0x80000000 == 2147483648 in C# but not in VB.NET - c#

In C#:
0x80000000==2147483648 //outputs True
In VB.NET:
&H80000000=2147483648 'outputs False
How is this possible?

This is related to the history behind the languages.
C# always supported unsigned integers. The value you use are too large for int so the compiler picks the next type that can correctly represent the value. Which is uint for both.
VB.NET didn't acquire unsigned integer support until version 8 (.NET 2.0). So traditionally, the compiler was forced to pick Long as the type for the 2147483648 literal. The rule was however different for the hexadecimal literal, it traditionally supported specifying the bit pattern of a negative value (see section 2.4.2 in the language spec). So &H80000000 is a literal of type Integer with the value -2147483648 and 2147483648 is a Long. Thus the mismatch.
If you think VB.NET is a quirky language then I'd invite you to read this post :)

The VB version should be:
&H80000000L=2147483648
Without the 'long' specifier ('L'), VB will try to interpret &H8000000 as an integer. If you force it to consider this as a long type, then you'll get the same result.
&H80000000UI will also work - actually this is the type (UInt32) that C# regards the literal as.

This happens because the type of the hexadecimal number is UInt32 in C# and Int32 in VB.NET.
The binary representation of the hexadecimal number is:
10000000000000000000000000000000
Both UInt32 and Int32 take 32 bits, but because Int32 is signed, the first bit is considered a sign to indicate whether the number is negative or not: 0 for positive, 1 for negative. To convert a negative binary number to decimal, do this:
Invert the bits. You get 01111111111111111111111111111111.
Convert this to decimal. You get 2147483647.
Add 1 to this number. You get 2147483648.
Make this negative. You get -2147483648, which is equal to &H80000000 in VB.NET.

Related

C#: Why is 0xFFFFFFFF a uint when it represents -1?

I don't understand why C# considers the literal 0xFFFFFFFF as a uint when it also represents -1 for int types.
The following is code was entered into the Immediate Window shown here with the output:
int i = -1;
-1
string s = i.ToString("x");
"ffffffff"
int j = Convert.ToInt32(s, 16);
-1
int k = 0xFFFFFFFF;
Cannot implicitly convert type 'uint' to 'int'. An explicit conversion exists (are you missing a cast?)

Data provided:

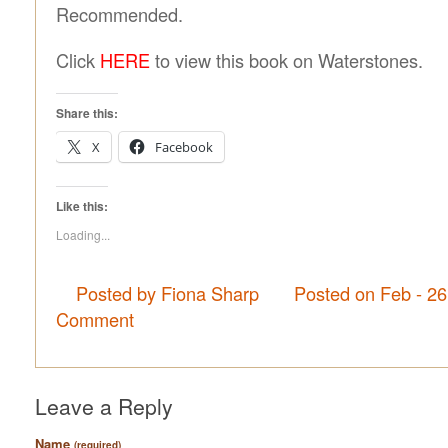
Recommended.
Click
HERE
to view this book on Waterstones.
Share this:
X
Facebook
Like this:
Loading...
Posted by Fiona Sharp
Posted on Feb - 2
Comment
Leave a Reply
Name
(required)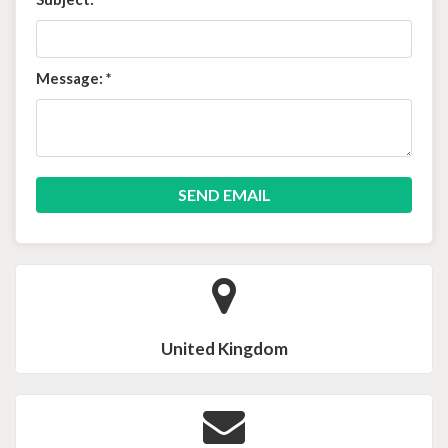
Message:
*
United Kingdom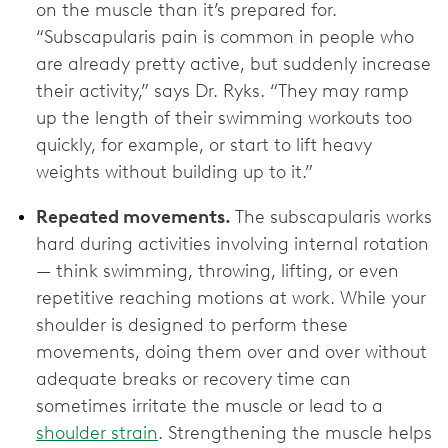
on the muscle than it’s prepared for.
“Subscapularis pain is common in people who
are already pretty active, but suddenly increase
their activity,” says Dr. Ryks. “They may ramp
up the length of their swimming workouts too
quickly, for example, or start to lift heavy
weights without building up to it.”
Repeated movements.
The subscapularis works
hard during activities involving internal rotation
— think swimming, throwing, lifting, or even
repetitive reaching motions at work. While your
shoulder is designed to perform these
movements, doing them over and over without
adequate breaks or recovery time can
sometimes irritate the muscle or lead to a
shoulder strain
. Strengthening the muscle helps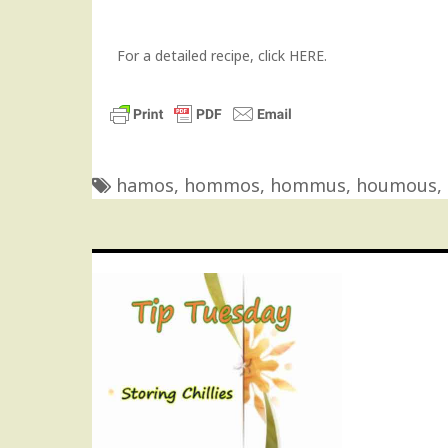
For a detailed recipe, click
HERE
.
hamos
,
hommos
,
hommus
,
houmous
,
Post
navigation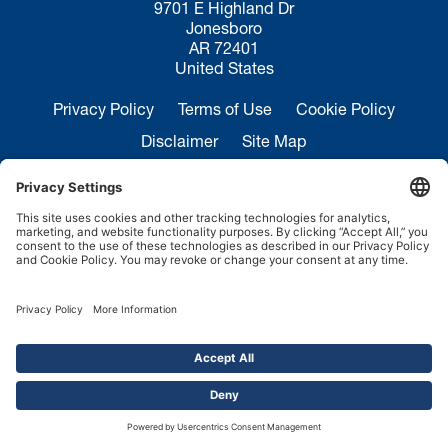
9701 E Highland Dr
Jonesboro
AR 72401
United States
Privacy Policy
Terms of Use
Cookie Policy
Disclaimer
Site Map
California Transparency in Supply Chains Act
Disclosure
Sales Inquiries:
+1 870-935-0970
Service:
+1 844-364-7378
Copyright ©2026.
FMH Conveyors.
All rights reserved.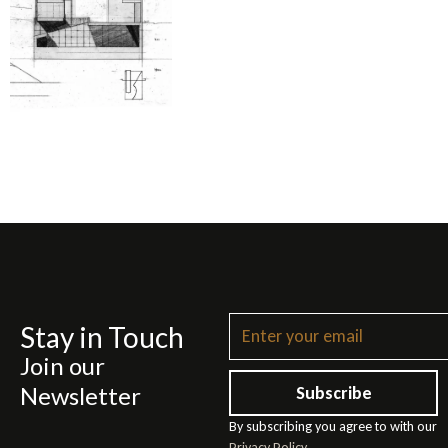
Stay in Touch
Join our
Newsletter
Subscribe
By subscribing you agree to with our
Privacy Policy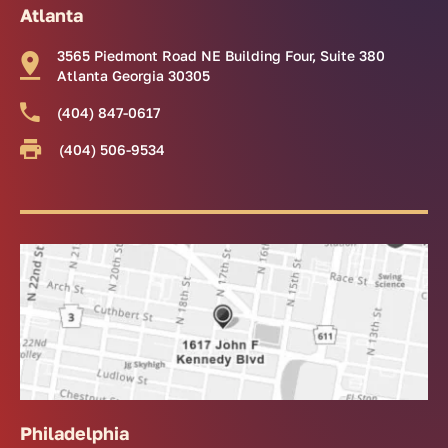
Atlanta
3565 Piedmont Road NE Building Four, Suite 380
Atlanta Georgia 30305
(404) 847-0617
(404) 506-9534
Philadelphia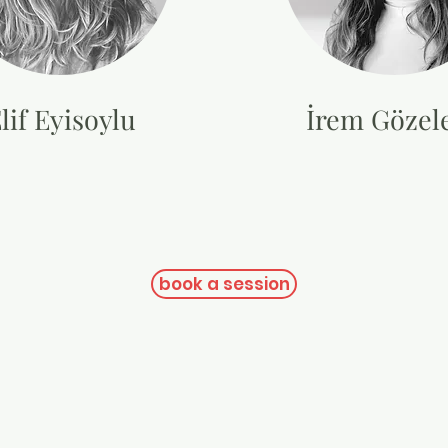
lif Eyisoylu
İrem Gözele
book a session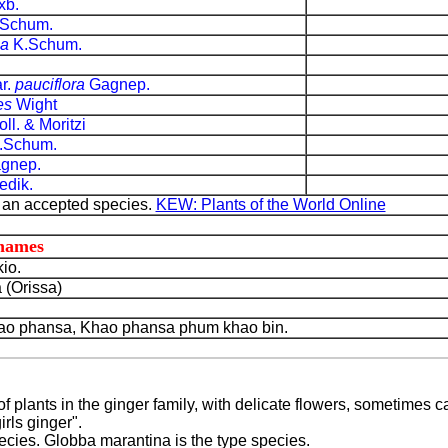
xb.
Schum.
ea
K.Schum.
r.
pauciflora
Gagnep.
es
Wight
ll. & Moritzi
.Schum.
gnep.
dik.
 an accepted species.
KEW: Plants of the World Online
 names
io.
 (Orissa)
o phansa, Khao phansa phum khao bin.
f plants in the ginger family, with delicate flowers, sometimes c
irls ginger".
cies. Globba marantina is the type species.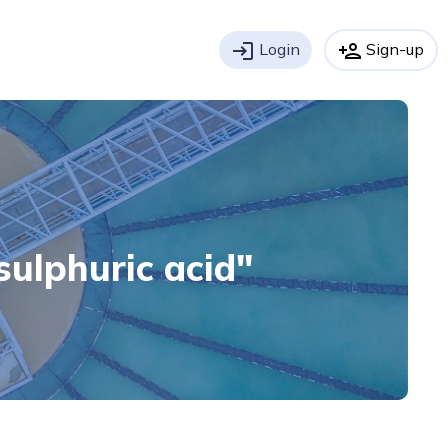
login
Login
person_add
Sign-up
"sulphuric acid"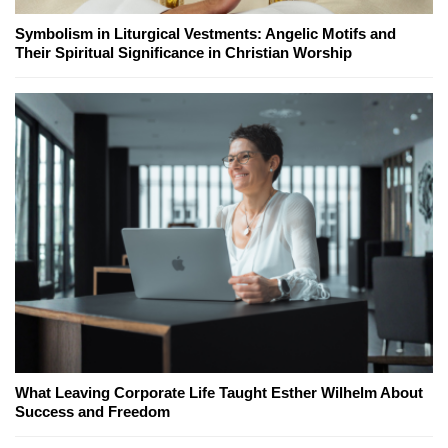
Symbolism in Liturgical Vestments: Angelic Motifs and
Their Spiritual Significance in Christian Worship
What Leaving Corporate Life Taught Esther Wilhelm About
Success and Freedom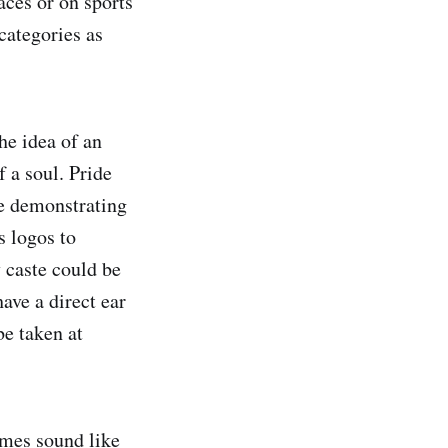
aces or on sports
categories as
he idea of an
f a soul. Pride
le demonstrating
s logos to
y caste could be
ave a direct ear
e taken at
imes sound like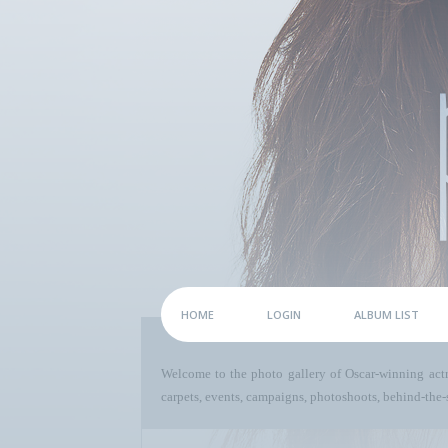
HOME
LOGIN
ALBUM LIST
Welcome to the photo gallery of Oscar-winning act
carpets, events, campaigns, photoshoots, behind-the-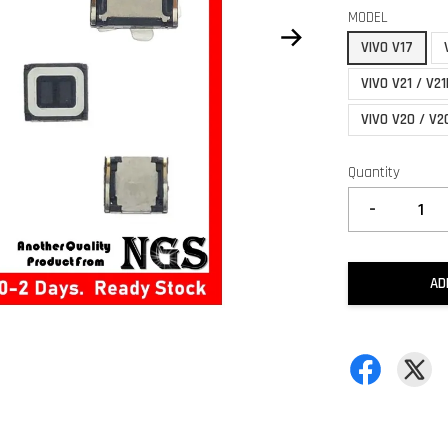
MODEL
VIVO V17
VIVO V21 / V21
VIVO V20 / V2
Quantity
-
AD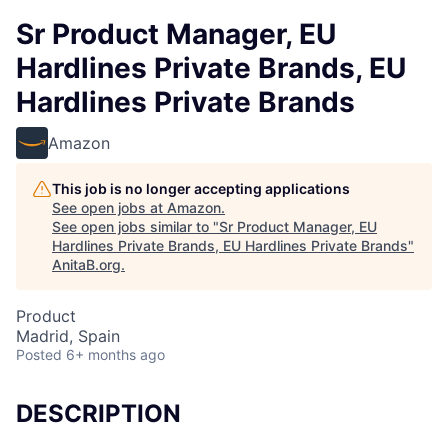
Sr Product Manager, EU
Hardlines Private Brands, EU
Hardlines Private Brands
Amazon
This job is no longer accepting applications
See open jobs at
Amazon
.
See open jobs similar to "
Sr Product Manager, EU
Hardlines Private Brands, EU Hardlines Private Brands
"
AnitaB.org
.
Product
Madrid, Spain
Posted
6+ months ago
DESCRIPTION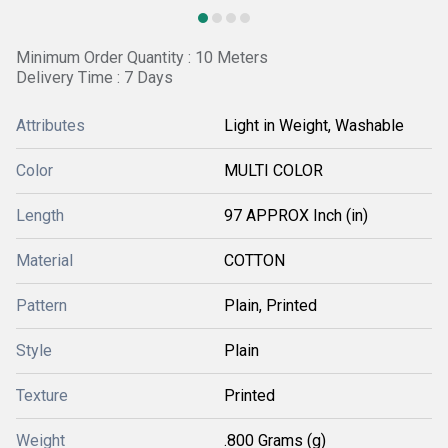
Minimum Order Quantity : 10 Meters
Delivery Time : 7 Days
Attributes
Light in Weight, Washable
Color
MULTI COLOR
Length
97 APPROX Inch (in)
Material
COTTON
Pattern
Plain, Printed
Style
Plain
Texture
Printed
Weight
.800 Grams (g)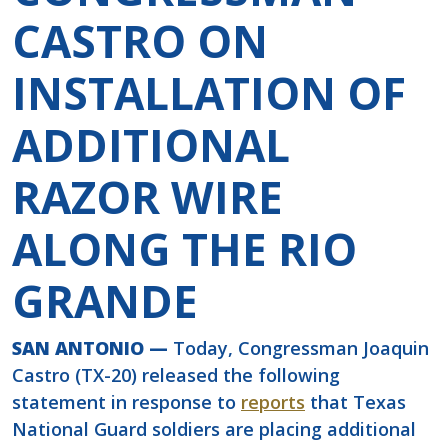
CASTRO ON
INSTALLATION OF
ADDITIONAL
RAZOR WIRE
ALONG THE RIO
GRANDE
SAN ANTONIO —
Today, Congressman Joaquin
Castro (TX-20) released the following
statement in response to
reports
that Texas
National Guard soldiers are placing additional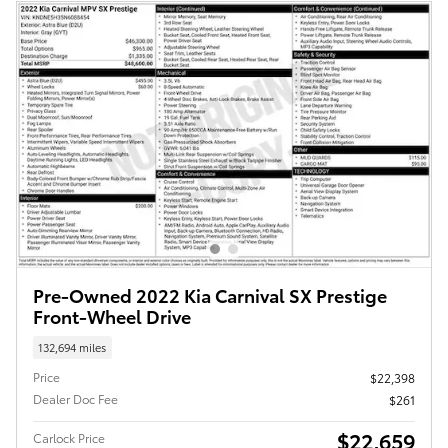
Pre-Owned 2022 Kia Carnival SX Prestige
Front-Wheel Drive
132,694 miles
Price
$22,398
Dealer Doc Fee
$261
$22,659
Carlock Price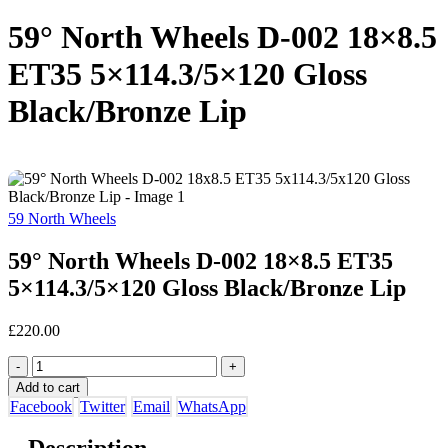
59° North Wheels D-002 18×8.5
ET35 5×114.3/5×120 Gloss
Black/Bronze Lip
59 North Wheels
59° North Wheels D-002 18×8.5 ET35
5×114.3/5×120 Gloss Black/Bronze Lip
£
220.00
-
+
Add to cart
Facebook
Twitter
Email
WhatsApp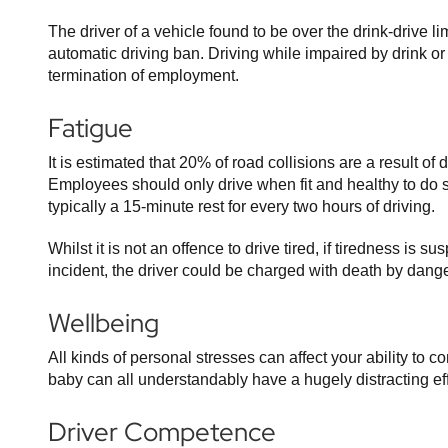
The driver of a vehicle found to be over the drink-drive l
automatic driving ban. Driving while impaired by drink o
termination of employment.
Fatigue
It is estimated that 20% of road collisions are a result of
Employees should only drive when fit and healthy to do
typically a 15-minute rest for every two hours of driving.
Whilst it is not an offence to drive tired, if tiredness is s
incident, the driver could be charged with death by dange
Wellbeing
All kinds of personal stresses can affect your ability to 
baby can all understandably have a hugely distracting effec
Driver Competence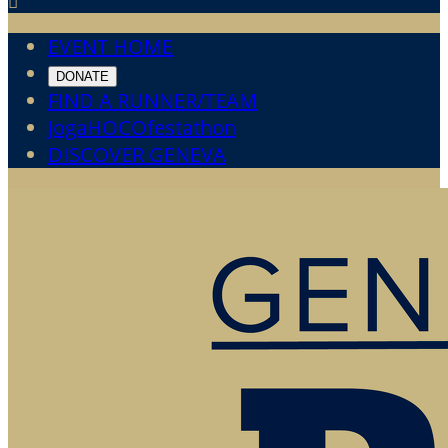

EVENT HOME
DONATE
FIND A RUNNER/TEAM
JogaHOCOfestathon
DISCOVER GENEVA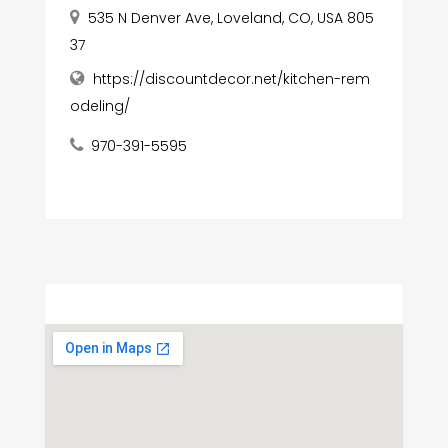
535 N Denver Ave, Loveland, CO, USA 805
37
https://discountdecor.net/kitchen-rem
odeling/
970-391-5595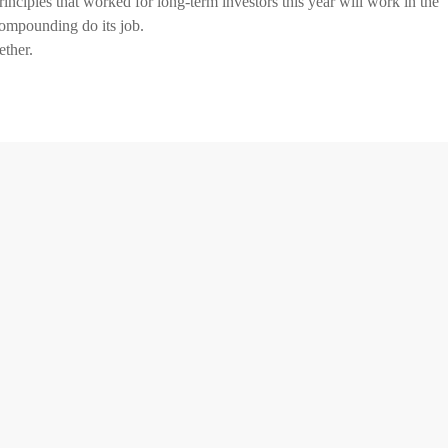
inciples that worked for long-term investors this year will work in the
 compounding do its job.
ether.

What to work on:
Could you continue the forum thread on why 0x80000000 equals 2147483648 in C# but not in VB.NET, which appears above the rows, from the point where it stops?

Answer below:
int l = Convert.ToInt32(0xFFFFFFFF);
OverflowException was unhandled: Value was either too large or too small for an Int32.
Why can the string hex number be converted without problems but the literal only be converted using unchecked?
Why is 0xFFFFFFFF a uint when it represents -1?
Because you're not writing the bit pattern when you write
i = 0xFFFFFFFF;
you're writing a number by C#'s rules for integer literals. With C#'s integer literals, to write a negative number we write a - followed by the magnitude of the number (e.g., -1), not the bit pattern for what we want. It's really good that we aren't expected to write the bit pattern, it would make it really awkward to write negative numbers. When I want -3, I don't want to have to write 0xFFFFFFFD. :-) And I really don't want to have to vary the number of leading Fs based on the size of the type (0xFFFFFFFFFFFFFFFD for a long -3).
The rule for choosing the type of the literal is covered by the above link by saying:
If the literal has no suffix, it has the first of these types in which its value can be represented: int, uint, long, ulong.
0xFFFFFFFF doesn't fit in an int, which has a maximum positive value of 0x7FFFFFFF, so the next in the list is uint, which it does fit in.
0xffffffff is 4294967295 is an UInt32 that just happens to have a bit pattern equal to the Int32 -1 due to the way negative numbers are represented on computers. Just because they have the same bit pattern, that doesn't mean 4294967295 = -1. They're completely different numbers so of course you can't just trivially convert between the two. You can force the reintepretation of the bit pattern by using an explicit cast to int: (int)0xffffffff.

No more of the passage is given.